Dirk's journalist friend Naoko doesn't think this is a good idea. (Neither do I.) She documents the stories of people whose Neumods have gone horribly wrong, and we see those interviews throughout the story. Some believe the mods ruined their lives, others think that their deformities are just one of many possible outcomes of Neumods - they made an informed decision going in, and they'd make it again. But Dirk agrees to this true junction (so named because the junctions are true to one another; no other link can be formed with them) after knowing Teralyn only a little more than a week, and Naoko is concerned.

She's right to be. Teralyn has never exactly hidden her crazy from Dirk, but she insists that they only refer to themselves as "I" or "we," never "you," and only "Teralyn," not Dirk. Only Teralyn exists. It may not even be a week before she runs off, leaving him to starve.

At this point, Teralyn stops narrating her story, saying she doesn't know or care what happened to him. She assumes he's dead. But then, he and Naoko enter. Dirk is hooked up to a machine, his junction torn out, and asks to speak to Teralyn alone while a video records them. He tells her he only wants to be a part of her again, and then kills himself. His friends are not so kind - they forcibly remove her junction and connect her to Dirk's machine.

We see that the true narrator is Naoko; this is perhaps a book, or video-chronicle, of the story she is compiling. She feels guilt for what she did to Teralyn and spends the rest of her life caring for the now-invalid woman.

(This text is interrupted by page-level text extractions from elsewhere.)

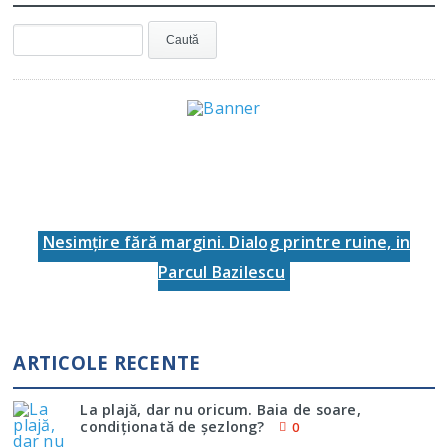
Nesimţire fără margini. Dialog printre ruine, in
Parcul Bazilescu
ARTICOLE RECENTE
La plajă, dar nu oricum. Baia de soare,
condiţionată de şezlong?
0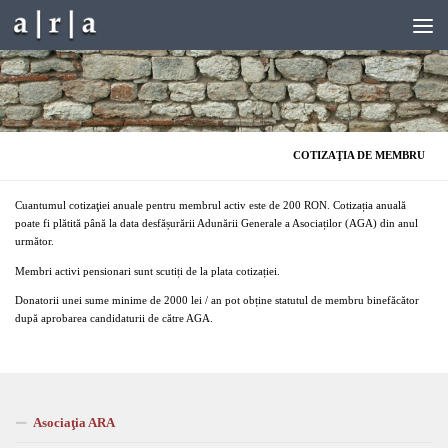
Skip to content
COTIZAŢIA DE MEMBRU
Cuantumul cotizaţiei anuale pentru membrul activ este de 200 RON. Cotizația anuală
poate fi plătită până la data desfășurării Adunării Generale a Asociaților (AGA) din anul
următor.
Membri activi pensionari sunt scutiți de la plata cotizației.
Donatorii unei sume minime de 2000 lei / an pot obține statutul de membru binefăcător
după aprobarea candidaturii de către AGA.
Asociaţia ARA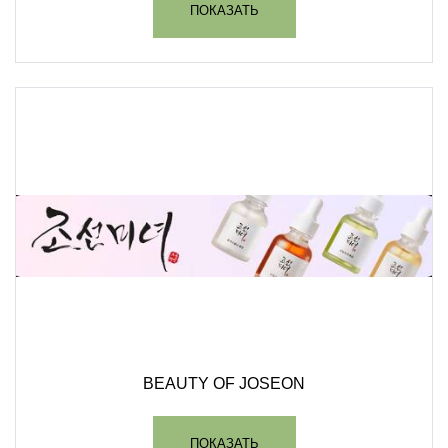
ПОКАЗАТЬ
BEAUTY OF JOSEON
ПОКАЗАТЬ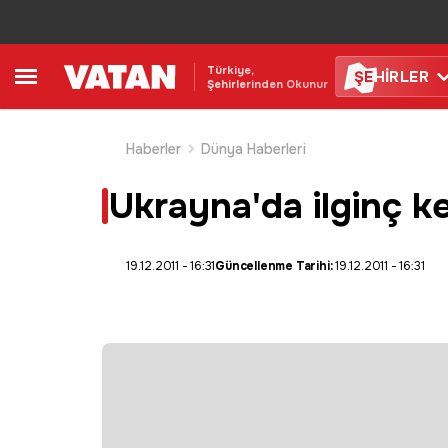
Türkiye,
ŞE
HİRLER
Şehirlerinden Okunur
Haberler
Dünya Haberleri
Ukrayna'da ilginç ke
19.12.2011 - 16:31
Güncellenme Tarihi:
19.12.2011 - 16:31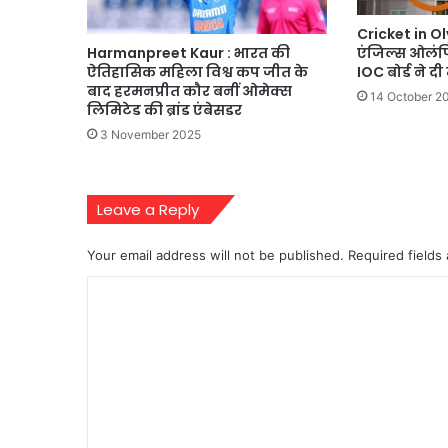
Cricket in O
Harmanpreet Kaur : भारत की
एंजिल्स ओलंपि
ऐतिहासिक महिला विश्व कप जीत के
IOC बोर्ड ने दी
बाद हरमनप्रीत कौर बनीं ओमेक्स
14 October 2
लिमिटेड की ब्रांड एंबेसडर
3 November 2025
Leave a Reply
Your email address will not be published.
Required fields
C
o
m
m
e
n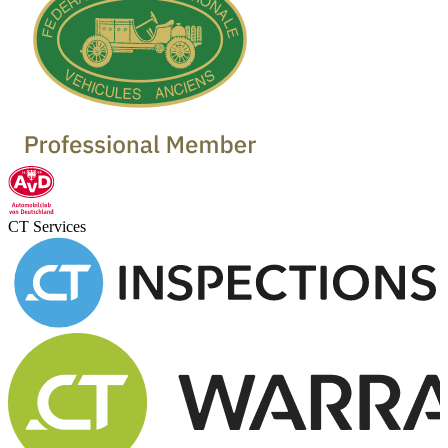
CT Services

The story is haunting and dark. The dynamic between Teralyn and Dirk falls just short of disturbing because Dirk, to me, doesn't feel hopelessly in love, or like he wants to be controlled, or like he actually knows what he wants at all; he feels stupid. We don't get much depth from him and could do with more. I'm not a fan of 'love at first sight' or Romeo & Juliet stories, both of which this story works with, because they feel shallow. That's a good word to describe my general feelings toward the book: shallow. It wants to say a lot about power, sex, relationships, autonomy, but it doesn't have much to say about them, and it lays it all out on the page. The characters aren't substantial enough to make up for the the brief plot, either, so it's left feeling lacking.

The art is, at times, beautiful. It reminds me of certain issues of The Sandman, with its angular faces, blue-washed watercolors and populated backgrounds. But it's also visually dark, and while there's a good amount of detail, it gets lost in the darkness. There's a grimy feel to it, which is certainly intentional since this is a cyberpunk-y world, but it doesn't appeal to me very much.

A quick, solid read that certainly wasn't bad, but wasn't excellent.